## Data extracts
-- Opening Marker --

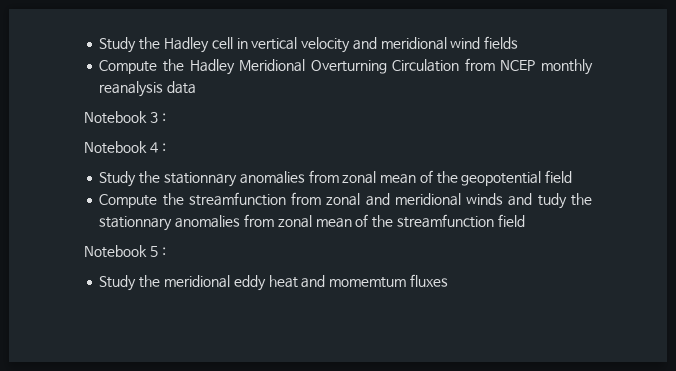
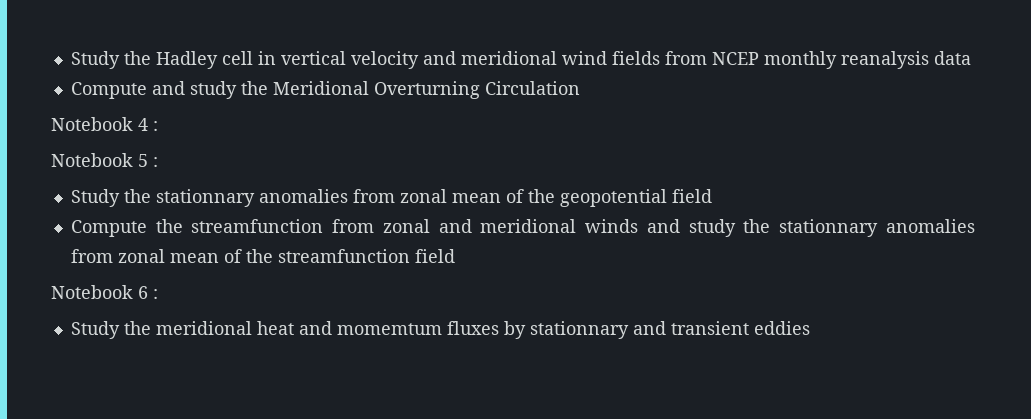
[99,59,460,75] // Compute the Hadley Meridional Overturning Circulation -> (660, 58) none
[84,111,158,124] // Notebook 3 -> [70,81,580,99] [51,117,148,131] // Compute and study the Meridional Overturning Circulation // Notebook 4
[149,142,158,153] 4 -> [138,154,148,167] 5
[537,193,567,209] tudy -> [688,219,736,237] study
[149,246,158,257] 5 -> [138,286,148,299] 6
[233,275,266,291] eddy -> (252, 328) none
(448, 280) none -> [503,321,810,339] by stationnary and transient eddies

-- Closing Marker --

Set down, exactly and in full, the lines from the one containing "[233,275,266,291] eddy -> (252, 328) none" through the end of the entries; no other line belongs.

## Answer area
[233,275,266,291] eddy -> (252, 328) none
(448, 280) none -> [503,321,810,339] by stationnary and transient eddies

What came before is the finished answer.